Exercise goal: Output the entries below exactly as written, omitting pictures.

Excerpted records:
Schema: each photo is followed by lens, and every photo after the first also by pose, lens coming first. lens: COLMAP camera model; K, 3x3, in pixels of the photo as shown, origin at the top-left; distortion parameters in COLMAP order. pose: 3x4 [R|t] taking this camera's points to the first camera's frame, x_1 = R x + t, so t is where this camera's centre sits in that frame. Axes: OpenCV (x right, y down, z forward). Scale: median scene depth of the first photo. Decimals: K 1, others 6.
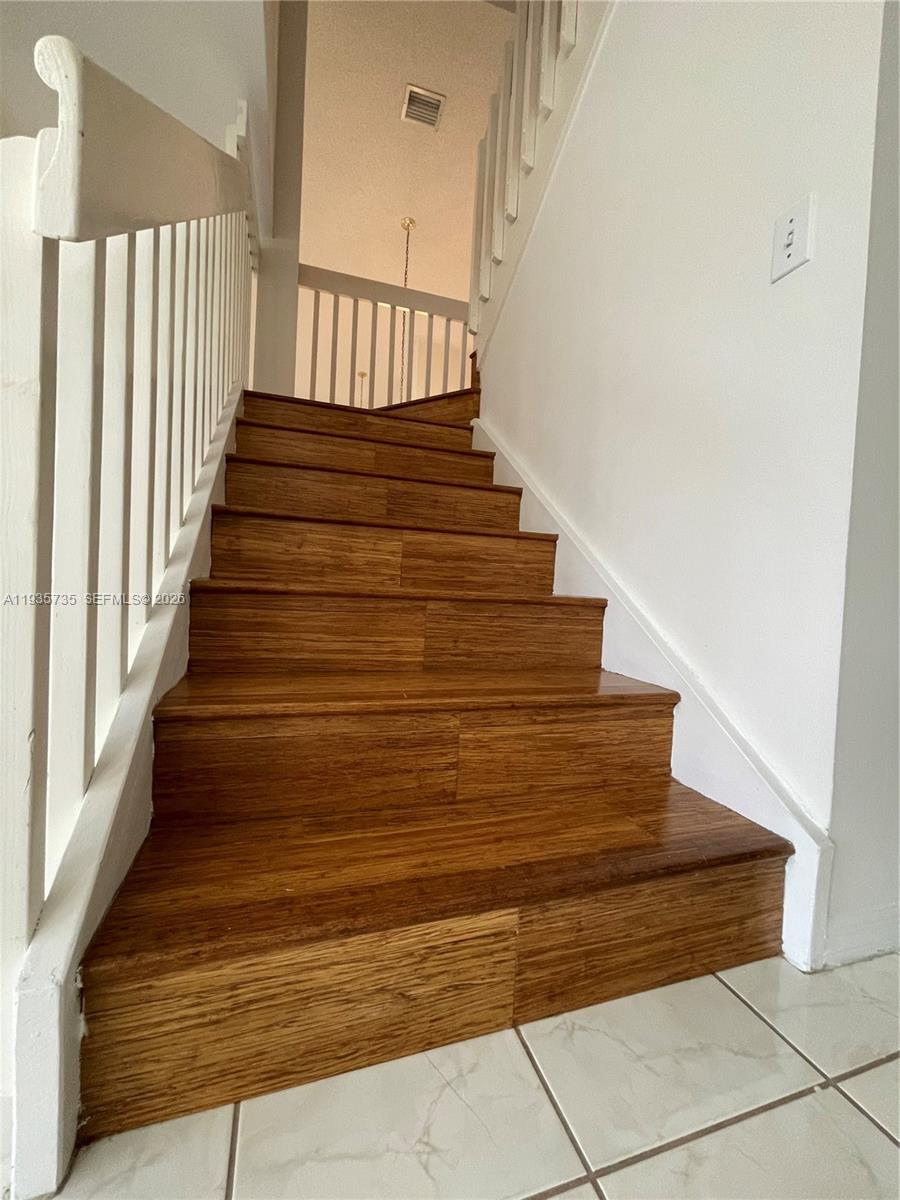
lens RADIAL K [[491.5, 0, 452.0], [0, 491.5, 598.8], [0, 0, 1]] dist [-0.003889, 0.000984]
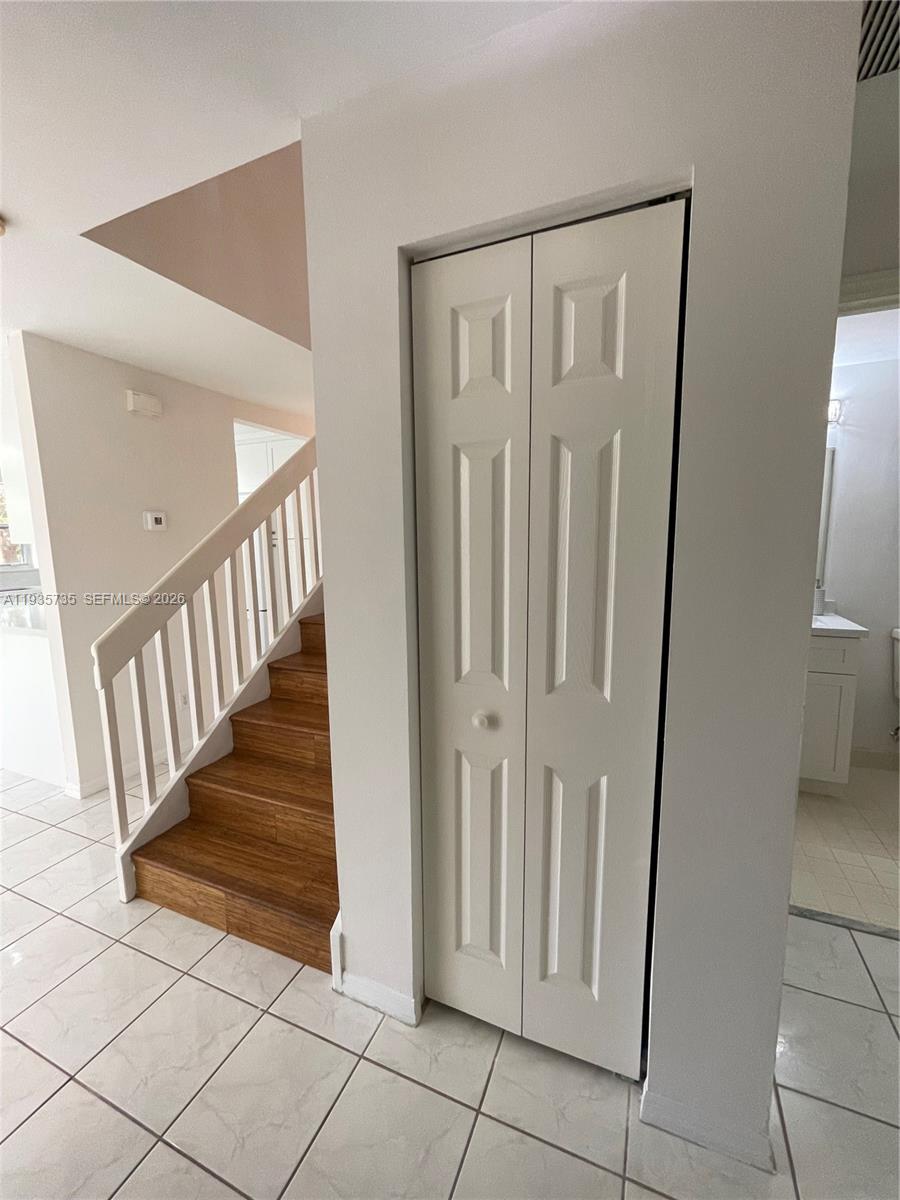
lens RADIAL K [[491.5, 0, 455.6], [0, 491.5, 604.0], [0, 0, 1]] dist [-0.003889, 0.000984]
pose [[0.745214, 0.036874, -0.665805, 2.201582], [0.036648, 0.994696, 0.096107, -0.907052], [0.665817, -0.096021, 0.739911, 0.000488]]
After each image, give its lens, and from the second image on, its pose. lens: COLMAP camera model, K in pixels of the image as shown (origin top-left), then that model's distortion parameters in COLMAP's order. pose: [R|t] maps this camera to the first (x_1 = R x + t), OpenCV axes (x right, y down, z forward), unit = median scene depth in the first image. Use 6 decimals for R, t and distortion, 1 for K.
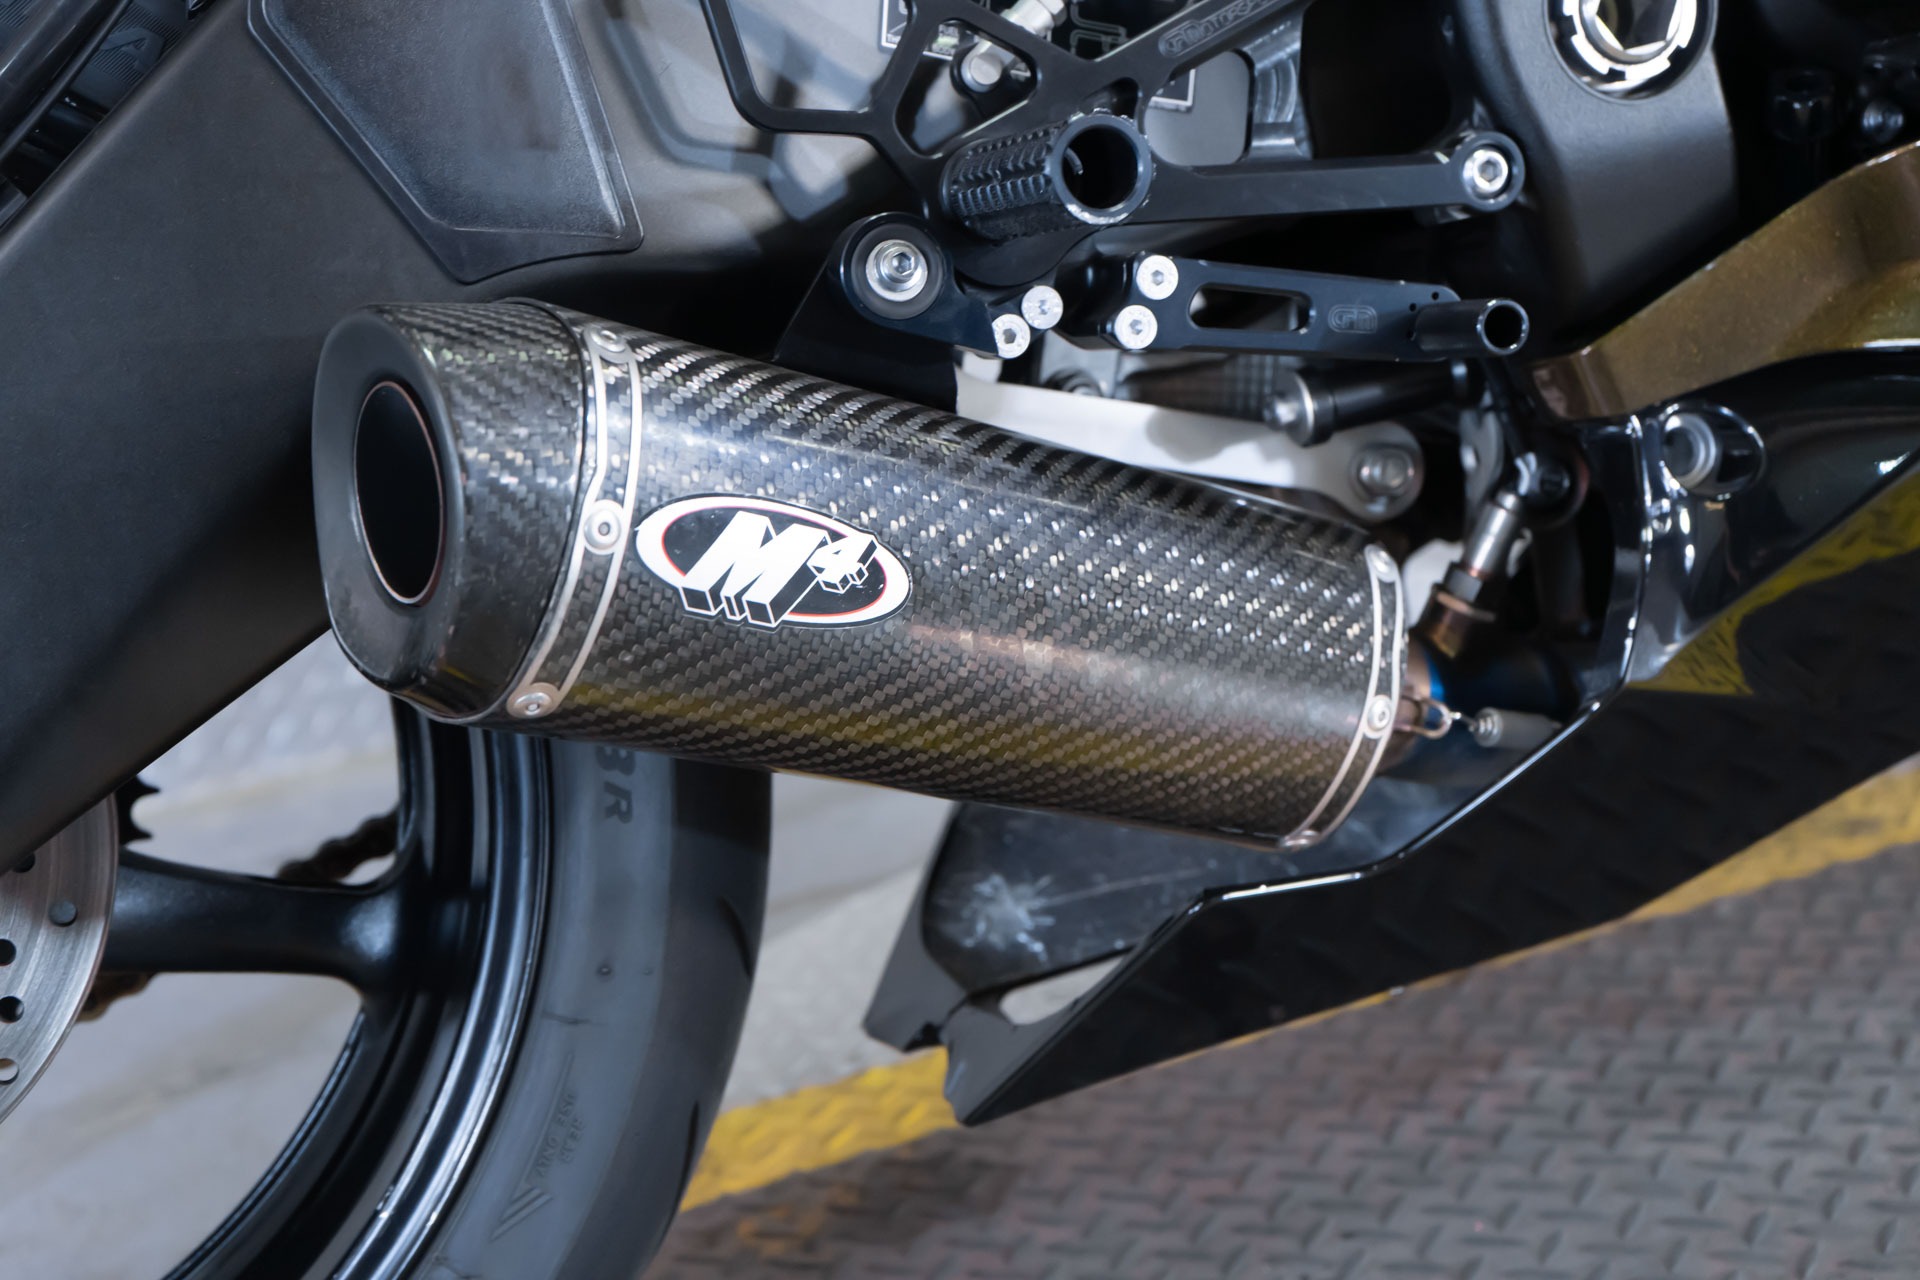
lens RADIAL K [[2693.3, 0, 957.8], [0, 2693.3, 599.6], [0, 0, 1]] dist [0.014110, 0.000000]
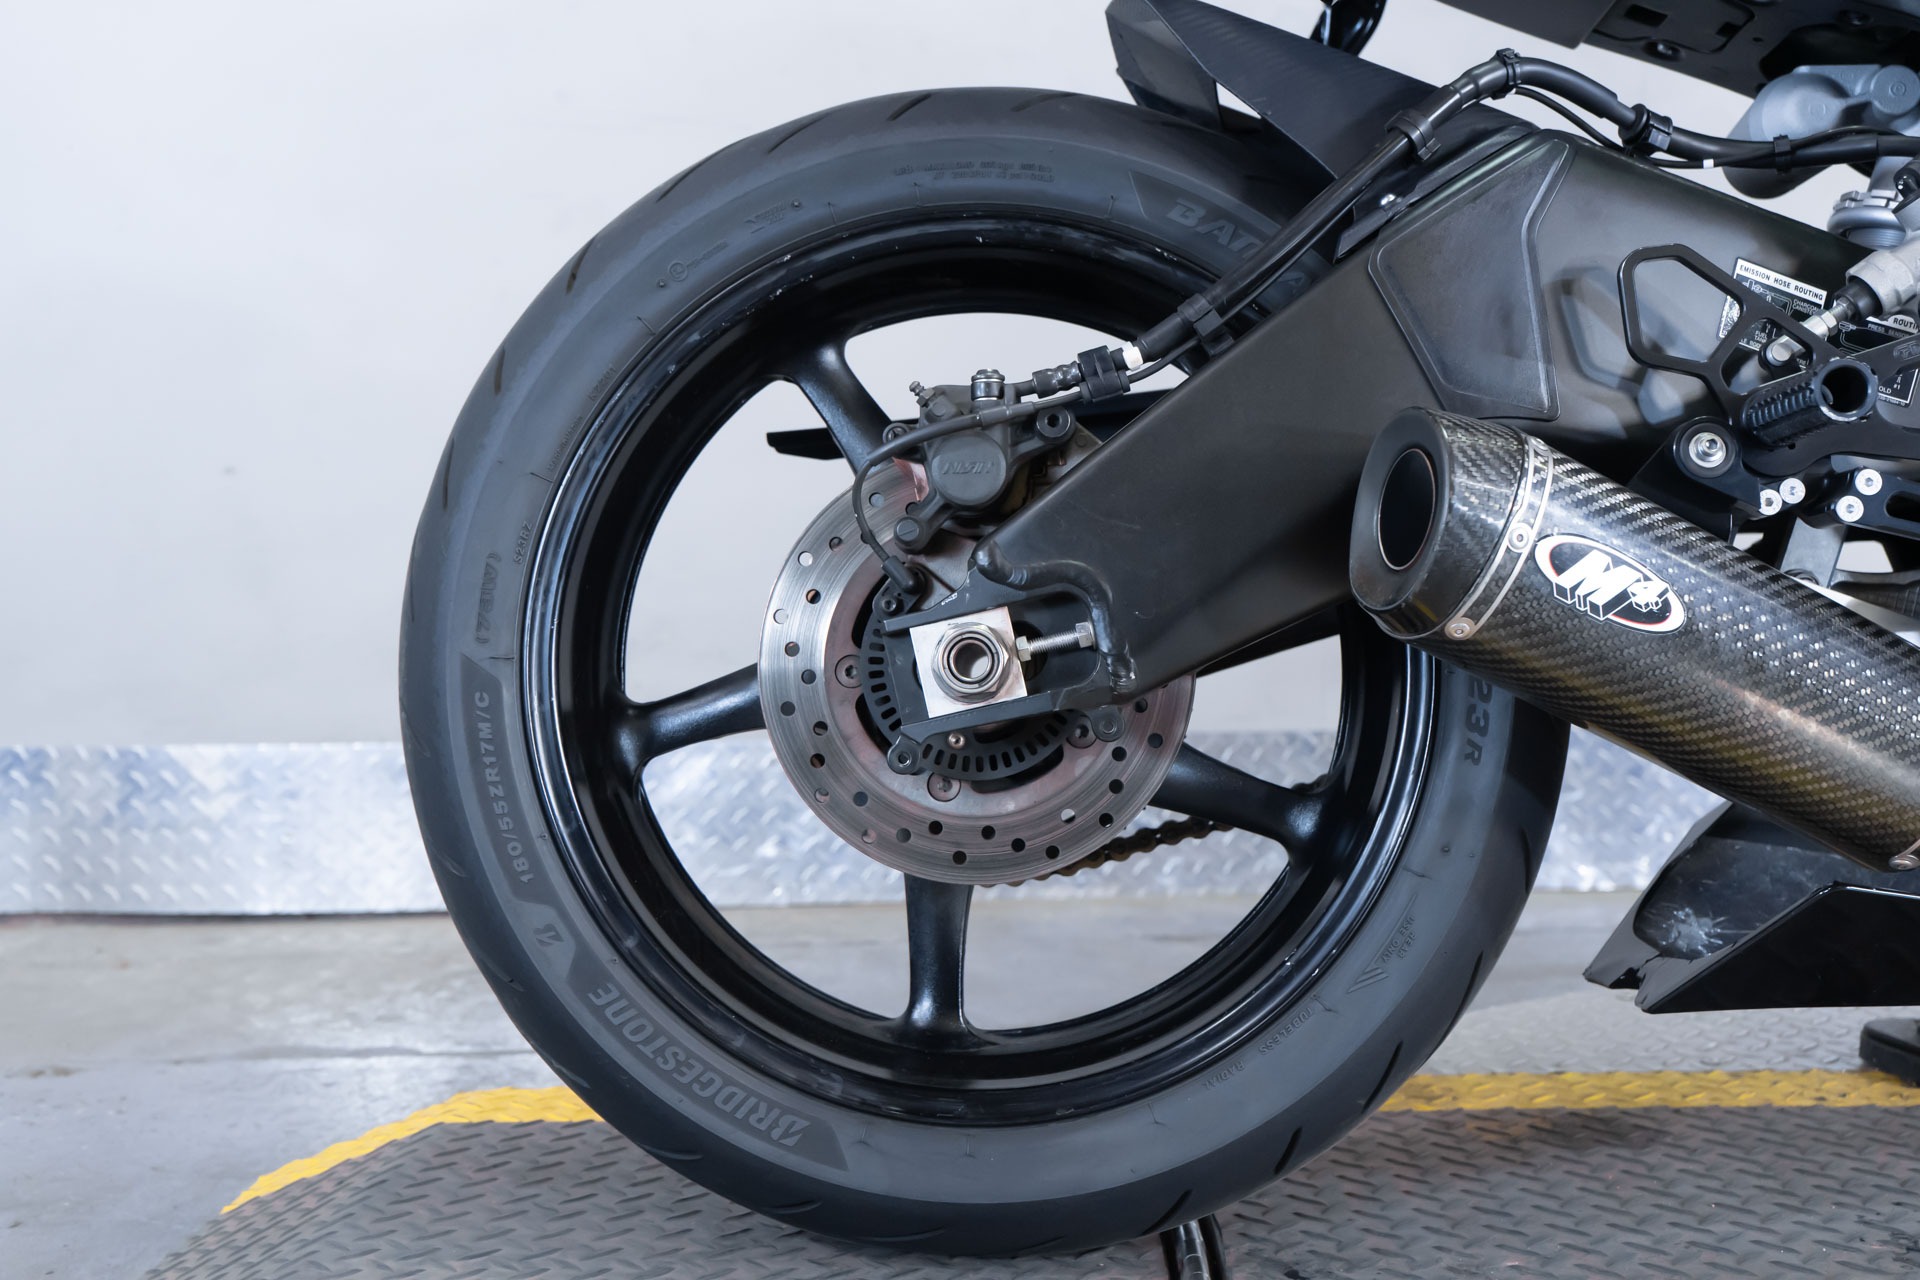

Response to the task:
Schema: each photo is followed by lens, and every photo after the first also by pose, lens coming first. lens: COLMAP camera model; K, 3x3, in pixels of the photo as shown, origin at the top-left; distortion parameters in COLMAP order. pose: 3x4 [R|t] taking this camera's points to the first camera's frame, x_1 = R x + t, so t is where this camera's centre sits in that frame. Axes: OpenCV (x right, y down, z forward). Scale: median scene depth of the first photo. Decimals: K 1, others 6.
lens RADIAL K [[491.5, 0, 452.0], [0, 491.5, 598.8], [0, 0, 1]] dist [-0.003889, 0.000984]
lens RADIAL K [[491.5, 0, 455.6], [0, 491.5, 604.0], [0, 0, 1]] dist [-0.003889, 0.000984]
pose [[0.745214, 0.036874, -0.665805, 2.201582], [0.036648, 0.994696, 0.096107, -0.907052], [0.665817, -0.096021, 0.739911, 0.000488]]
After each image, give its lens, and from the second image on, its pose. lens: COLMAP camera model, K in pixels of the image as shown (origin top-left), then that model's distortion parameters in COLMAP's order. pose: [R|t] maps this camera to the first (x_1 = R x + t), OpenCV axes (x right, y down, z forward), unit = median scene depth in the first image. Use 6 decimals for R, t and distortion, 1 for K.
lens RADIAL K [[2693.3, 0, 957.8], [0, 2693.3, 599.6], [0, 0, 1]] dist [0.014110, 0.000000]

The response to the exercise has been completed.